Baron Pierre de Coubertin, founder of the modern Olympics, was a rower.
Rowers are the third largest U.S. delegation (48 athletes) to the Olympic Games.
Eight-oared shells are about 60-feet long – that’s 20 yards on a football field.
Rowing was the first intercollegiate sport contested in the United States. The first rowing race was between Harvard and Yale in 1852.
Physiologically, rowers are superb examples of physical conditioning. Cross-country skiers and long distance speed skaters are comparable in terms of the physical demands the sport places on the athletes.
An eight, which carries more than three-quarters of a ton (1,750 pounds), may weigh as little as 200 pounds. The boats are made of fiberglass composite material.
Singles may be as narrow as 10 inches across, weigh only 23 pounds, and stretch nearly 27-feet long.
The first rowing club in the U.S. was the Detroit Boat Club, founded in 1839.
The first amateur sport organization was a rowing club – Philadelphia’s Schuylkill Navy, founded in 1858.
From 1920 until 1956, the USA won the gold medal in the men’s eight at every Olympic Games.
The first national governing body for a sport in the United States was for rowing. Founded as the National Association for Amateur Oarsmen in 1872, it was changed in 1982 to the United States Rowing Association.
Yale College founded the first collegiate boat club in the U.S. in 1843.
FISA, the first international sports federation, was founded in 1892.
Dr. Benjamin Spock, the famous baby doctor, was an Olympic rower in 1924 and won a gold medal in the eight. Gregory Peck rowed at the University of California in 1937.
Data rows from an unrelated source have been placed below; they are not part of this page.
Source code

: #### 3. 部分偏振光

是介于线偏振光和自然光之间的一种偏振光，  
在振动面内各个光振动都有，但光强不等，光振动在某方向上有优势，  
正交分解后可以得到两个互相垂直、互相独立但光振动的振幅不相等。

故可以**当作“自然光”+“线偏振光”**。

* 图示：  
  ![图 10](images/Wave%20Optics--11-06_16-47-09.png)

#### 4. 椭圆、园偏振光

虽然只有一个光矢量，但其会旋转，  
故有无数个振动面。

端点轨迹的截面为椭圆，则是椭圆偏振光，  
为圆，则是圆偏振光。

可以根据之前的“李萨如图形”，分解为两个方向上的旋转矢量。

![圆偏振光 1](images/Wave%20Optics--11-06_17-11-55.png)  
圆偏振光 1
Physiologists claim that rowing a 2,000-meter race – equivalent to 1.25 miles – is equal to playing back-to-back basketball games.
In 1997, Jamie Koven became the first American to win the men’s single sculls at the world championships since 1966.
In 1999, the U.S. men’s eight won its third consecutive gold medal at the world championships, a first in U.S. history.